DIRECTIONS FOR THIS TASK: From the data below, return the exact lines starting at the line containing "the framed wall art at point (602, 180) 2.16" and ending at the line containing "tree, located at", both included, and nothing else.
__________
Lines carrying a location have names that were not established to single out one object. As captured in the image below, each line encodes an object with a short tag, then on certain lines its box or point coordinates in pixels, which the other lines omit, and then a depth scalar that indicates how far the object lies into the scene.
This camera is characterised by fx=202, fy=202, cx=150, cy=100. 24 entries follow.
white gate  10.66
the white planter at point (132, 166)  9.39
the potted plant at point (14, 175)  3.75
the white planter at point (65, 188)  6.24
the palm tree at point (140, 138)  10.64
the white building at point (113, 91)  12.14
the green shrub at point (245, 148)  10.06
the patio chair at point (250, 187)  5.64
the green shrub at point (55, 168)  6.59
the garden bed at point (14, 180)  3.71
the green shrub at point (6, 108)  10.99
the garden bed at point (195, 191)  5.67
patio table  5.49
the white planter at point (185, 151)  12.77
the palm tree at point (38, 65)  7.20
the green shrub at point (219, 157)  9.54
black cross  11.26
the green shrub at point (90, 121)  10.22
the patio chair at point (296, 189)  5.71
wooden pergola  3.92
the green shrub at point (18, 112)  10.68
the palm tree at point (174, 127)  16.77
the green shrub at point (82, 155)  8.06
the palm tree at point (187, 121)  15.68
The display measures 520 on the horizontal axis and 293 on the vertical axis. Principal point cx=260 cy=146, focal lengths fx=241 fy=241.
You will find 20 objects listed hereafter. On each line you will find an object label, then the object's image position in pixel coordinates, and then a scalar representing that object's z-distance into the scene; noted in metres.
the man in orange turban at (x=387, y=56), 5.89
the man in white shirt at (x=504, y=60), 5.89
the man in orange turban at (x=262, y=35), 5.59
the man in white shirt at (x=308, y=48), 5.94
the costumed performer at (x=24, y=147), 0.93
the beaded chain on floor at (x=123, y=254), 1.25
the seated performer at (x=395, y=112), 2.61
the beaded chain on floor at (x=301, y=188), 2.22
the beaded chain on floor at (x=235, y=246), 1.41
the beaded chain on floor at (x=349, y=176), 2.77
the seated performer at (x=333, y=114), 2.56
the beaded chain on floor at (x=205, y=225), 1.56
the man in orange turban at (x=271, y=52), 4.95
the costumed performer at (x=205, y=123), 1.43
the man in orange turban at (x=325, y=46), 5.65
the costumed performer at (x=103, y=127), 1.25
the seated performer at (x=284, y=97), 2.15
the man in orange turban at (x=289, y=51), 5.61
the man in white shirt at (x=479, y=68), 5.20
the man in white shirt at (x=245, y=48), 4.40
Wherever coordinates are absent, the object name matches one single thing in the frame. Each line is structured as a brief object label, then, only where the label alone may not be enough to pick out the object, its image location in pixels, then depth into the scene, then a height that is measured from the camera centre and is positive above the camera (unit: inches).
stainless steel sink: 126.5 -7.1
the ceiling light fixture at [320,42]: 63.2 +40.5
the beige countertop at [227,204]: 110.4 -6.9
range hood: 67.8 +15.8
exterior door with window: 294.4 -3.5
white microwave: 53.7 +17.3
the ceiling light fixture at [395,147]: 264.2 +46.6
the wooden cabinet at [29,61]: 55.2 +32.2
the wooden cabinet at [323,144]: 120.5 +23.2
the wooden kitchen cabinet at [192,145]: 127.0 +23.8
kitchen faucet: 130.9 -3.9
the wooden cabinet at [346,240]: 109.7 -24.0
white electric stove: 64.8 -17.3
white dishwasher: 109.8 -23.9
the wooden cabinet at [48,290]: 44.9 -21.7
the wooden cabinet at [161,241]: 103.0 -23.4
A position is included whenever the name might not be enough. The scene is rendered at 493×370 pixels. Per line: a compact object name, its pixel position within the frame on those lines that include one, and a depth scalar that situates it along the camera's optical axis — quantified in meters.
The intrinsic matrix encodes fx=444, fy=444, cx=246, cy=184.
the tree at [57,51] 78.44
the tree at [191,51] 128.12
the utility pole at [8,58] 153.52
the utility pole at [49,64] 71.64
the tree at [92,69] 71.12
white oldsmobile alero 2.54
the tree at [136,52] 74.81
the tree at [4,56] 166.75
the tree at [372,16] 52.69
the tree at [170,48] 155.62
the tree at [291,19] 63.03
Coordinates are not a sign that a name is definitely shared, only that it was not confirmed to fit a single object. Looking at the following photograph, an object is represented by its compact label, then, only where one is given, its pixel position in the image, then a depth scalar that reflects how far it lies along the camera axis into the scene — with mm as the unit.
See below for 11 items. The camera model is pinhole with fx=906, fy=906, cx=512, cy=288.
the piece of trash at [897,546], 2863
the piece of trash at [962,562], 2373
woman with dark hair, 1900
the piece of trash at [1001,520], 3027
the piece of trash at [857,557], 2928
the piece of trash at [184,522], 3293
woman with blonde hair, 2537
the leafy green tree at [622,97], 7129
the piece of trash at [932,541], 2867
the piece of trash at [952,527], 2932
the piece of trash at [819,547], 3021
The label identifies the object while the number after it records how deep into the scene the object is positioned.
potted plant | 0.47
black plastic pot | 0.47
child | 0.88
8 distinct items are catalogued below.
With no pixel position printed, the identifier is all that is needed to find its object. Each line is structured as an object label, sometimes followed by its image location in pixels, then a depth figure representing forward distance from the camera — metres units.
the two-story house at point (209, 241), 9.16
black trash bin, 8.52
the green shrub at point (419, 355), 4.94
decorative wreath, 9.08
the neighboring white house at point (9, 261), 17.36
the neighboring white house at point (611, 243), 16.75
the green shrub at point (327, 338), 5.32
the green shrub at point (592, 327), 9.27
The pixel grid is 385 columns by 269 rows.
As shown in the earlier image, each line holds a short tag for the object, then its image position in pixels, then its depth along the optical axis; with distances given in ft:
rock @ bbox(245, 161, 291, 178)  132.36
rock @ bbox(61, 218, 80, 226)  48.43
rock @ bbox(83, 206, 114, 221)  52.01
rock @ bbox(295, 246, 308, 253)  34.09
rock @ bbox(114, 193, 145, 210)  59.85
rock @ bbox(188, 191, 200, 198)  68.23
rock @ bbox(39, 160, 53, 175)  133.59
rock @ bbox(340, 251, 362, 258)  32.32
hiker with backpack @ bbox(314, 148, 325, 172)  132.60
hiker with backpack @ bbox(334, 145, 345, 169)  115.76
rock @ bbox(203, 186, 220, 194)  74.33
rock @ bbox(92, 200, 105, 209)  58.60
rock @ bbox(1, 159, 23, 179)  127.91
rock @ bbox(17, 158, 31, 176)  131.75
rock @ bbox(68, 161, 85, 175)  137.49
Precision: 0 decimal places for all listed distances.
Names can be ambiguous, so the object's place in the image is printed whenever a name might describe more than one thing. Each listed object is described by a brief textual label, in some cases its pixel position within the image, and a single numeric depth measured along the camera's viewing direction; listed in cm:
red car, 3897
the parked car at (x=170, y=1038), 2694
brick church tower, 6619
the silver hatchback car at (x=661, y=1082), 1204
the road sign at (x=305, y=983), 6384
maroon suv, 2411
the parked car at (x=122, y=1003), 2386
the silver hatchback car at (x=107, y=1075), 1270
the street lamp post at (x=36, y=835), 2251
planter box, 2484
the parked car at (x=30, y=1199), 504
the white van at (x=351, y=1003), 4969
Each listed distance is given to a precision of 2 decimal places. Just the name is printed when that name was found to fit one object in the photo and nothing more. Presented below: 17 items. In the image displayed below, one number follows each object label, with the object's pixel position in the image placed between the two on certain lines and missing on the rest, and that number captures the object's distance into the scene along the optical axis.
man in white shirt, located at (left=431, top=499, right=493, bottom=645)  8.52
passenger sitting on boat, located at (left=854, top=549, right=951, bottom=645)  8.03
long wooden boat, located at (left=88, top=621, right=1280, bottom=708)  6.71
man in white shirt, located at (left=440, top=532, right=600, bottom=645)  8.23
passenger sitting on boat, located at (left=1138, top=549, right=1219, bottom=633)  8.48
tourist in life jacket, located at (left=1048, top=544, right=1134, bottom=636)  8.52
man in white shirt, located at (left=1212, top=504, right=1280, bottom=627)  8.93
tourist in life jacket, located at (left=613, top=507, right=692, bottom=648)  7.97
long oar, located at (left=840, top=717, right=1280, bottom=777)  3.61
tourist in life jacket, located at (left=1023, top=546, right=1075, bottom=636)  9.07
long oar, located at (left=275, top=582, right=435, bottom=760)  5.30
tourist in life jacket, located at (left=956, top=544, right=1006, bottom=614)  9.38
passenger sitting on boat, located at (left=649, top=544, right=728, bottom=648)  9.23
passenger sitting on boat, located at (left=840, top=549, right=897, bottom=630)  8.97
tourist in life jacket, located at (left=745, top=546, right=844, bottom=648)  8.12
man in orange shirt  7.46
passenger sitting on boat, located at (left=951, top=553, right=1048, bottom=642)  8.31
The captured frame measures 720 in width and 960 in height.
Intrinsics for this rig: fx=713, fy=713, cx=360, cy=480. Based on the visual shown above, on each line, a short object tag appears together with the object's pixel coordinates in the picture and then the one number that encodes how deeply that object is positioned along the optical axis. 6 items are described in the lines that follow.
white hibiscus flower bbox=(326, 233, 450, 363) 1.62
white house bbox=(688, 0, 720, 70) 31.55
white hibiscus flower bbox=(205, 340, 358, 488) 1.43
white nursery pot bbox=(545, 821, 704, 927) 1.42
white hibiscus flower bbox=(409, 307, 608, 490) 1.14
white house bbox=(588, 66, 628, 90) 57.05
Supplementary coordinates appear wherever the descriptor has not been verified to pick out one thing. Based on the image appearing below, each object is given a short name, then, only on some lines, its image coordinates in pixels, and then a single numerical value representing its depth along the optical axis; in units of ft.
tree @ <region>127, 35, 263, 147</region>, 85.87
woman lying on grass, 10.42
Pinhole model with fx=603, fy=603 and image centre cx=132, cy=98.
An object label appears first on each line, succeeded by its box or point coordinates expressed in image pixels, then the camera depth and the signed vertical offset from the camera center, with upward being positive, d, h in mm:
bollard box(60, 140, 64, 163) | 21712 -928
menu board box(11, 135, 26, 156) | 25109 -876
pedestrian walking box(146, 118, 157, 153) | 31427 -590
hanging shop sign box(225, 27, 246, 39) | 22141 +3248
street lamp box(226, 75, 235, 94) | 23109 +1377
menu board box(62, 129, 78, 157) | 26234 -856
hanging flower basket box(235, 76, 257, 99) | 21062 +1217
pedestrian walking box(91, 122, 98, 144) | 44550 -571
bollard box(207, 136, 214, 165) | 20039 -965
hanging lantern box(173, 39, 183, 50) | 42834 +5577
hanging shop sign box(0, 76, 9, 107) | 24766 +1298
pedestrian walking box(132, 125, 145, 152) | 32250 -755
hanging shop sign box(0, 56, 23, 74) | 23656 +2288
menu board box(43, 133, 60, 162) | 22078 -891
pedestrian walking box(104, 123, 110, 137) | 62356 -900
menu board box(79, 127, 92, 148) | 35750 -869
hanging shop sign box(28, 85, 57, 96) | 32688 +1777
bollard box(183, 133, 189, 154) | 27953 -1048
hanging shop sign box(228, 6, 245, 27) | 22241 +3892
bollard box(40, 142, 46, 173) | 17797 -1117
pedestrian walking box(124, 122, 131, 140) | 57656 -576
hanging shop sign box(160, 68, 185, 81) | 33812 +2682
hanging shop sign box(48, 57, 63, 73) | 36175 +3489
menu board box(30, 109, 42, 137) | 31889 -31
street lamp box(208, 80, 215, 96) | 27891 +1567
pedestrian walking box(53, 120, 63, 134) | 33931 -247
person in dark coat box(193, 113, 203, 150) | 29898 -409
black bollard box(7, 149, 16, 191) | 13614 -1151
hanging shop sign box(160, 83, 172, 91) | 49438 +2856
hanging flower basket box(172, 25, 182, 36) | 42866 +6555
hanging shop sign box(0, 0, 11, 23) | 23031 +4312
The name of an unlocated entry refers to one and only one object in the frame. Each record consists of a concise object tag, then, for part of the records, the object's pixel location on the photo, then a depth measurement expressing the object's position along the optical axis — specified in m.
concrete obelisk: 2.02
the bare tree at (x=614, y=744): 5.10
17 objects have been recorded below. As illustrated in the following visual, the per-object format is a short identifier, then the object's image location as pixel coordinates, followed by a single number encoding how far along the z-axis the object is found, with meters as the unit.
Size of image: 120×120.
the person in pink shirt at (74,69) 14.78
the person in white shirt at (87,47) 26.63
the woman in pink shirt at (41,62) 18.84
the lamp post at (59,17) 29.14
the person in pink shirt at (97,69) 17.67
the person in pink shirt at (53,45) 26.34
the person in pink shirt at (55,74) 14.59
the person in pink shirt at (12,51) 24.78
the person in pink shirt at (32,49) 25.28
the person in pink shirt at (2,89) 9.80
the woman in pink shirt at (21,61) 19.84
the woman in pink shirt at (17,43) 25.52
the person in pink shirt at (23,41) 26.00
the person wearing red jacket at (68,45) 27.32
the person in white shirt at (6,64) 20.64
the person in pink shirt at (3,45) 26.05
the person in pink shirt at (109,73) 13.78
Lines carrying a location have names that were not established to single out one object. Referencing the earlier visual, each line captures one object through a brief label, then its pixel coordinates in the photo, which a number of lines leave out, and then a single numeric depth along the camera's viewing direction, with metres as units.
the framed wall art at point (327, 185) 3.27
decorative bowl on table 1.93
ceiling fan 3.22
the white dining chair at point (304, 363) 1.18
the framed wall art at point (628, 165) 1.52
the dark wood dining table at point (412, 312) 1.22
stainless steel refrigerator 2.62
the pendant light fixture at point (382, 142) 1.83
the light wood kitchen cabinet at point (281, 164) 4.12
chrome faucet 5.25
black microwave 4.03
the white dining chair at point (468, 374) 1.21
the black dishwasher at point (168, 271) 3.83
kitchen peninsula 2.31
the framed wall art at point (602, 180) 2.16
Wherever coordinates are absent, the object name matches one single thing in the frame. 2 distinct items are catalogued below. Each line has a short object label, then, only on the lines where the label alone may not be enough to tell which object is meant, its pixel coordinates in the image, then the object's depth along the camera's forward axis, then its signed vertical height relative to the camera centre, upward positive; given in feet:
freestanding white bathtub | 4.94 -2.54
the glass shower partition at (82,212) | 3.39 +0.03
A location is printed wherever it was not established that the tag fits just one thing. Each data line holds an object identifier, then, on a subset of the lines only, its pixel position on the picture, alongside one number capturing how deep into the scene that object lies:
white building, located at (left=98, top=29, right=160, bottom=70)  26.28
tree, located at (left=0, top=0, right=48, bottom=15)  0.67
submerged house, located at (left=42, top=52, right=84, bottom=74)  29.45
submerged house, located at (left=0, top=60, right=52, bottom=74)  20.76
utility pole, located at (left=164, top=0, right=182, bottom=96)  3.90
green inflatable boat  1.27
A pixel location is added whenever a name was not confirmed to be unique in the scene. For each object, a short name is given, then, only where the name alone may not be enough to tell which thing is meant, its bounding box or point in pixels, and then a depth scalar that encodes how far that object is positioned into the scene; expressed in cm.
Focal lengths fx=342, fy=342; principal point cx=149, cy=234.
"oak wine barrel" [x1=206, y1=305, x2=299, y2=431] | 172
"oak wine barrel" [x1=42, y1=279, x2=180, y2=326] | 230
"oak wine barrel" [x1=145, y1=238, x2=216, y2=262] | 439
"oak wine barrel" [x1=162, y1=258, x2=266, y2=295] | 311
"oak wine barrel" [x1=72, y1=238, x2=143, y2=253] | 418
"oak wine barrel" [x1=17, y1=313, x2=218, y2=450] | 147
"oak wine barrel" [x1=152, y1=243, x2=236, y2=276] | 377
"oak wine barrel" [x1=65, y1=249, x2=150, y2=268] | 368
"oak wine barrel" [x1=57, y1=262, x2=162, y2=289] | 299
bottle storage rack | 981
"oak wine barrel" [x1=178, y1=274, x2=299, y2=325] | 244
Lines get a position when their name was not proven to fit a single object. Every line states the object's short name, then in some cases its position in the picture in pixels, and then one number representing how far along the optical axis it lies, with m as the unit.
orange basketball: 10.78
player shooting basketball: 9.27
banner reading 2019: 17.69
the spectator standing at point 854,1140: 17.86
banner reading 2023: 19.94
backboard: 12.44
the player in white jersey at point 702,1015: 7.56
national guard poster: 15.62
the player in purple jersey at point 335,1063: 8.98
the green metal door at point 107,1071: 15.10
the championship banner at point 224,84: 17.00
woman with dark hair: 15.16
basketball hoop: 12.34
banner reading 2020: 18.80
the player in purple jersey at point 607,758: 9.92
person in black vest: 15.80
__________
SOLUTION:
the framed wall art at point (602, 180) 2.16
Wherever coordinates are absent, the object name matches one single thing in the frame. 2 distinct items are catalogued below. Each line has a short object label, then, only on the lines where the label alone may not be enough to tell which object is meant, its pixel coordinates in the image, then the object's depth along the camera's forward axis, then its signed vertical height relative to the camera centre, upward positive; given in feet:
freestanding white bathtub | 4.94 -2.54
the glass shower partition at (82,212) | 3.39 +0.03
A location is printed wherever it was not established that the tag fits just one thing. Each data line holds an object identifier, then, on a subset of the lines only, its pixel position on the picture, alongside one number capturing how deep into the scene that object lies:
white building, located at (left=98, top=29, right=160, bottom=70)  26.28
tree, located at (left=0, top=0, right=48, bottom=15)  0.67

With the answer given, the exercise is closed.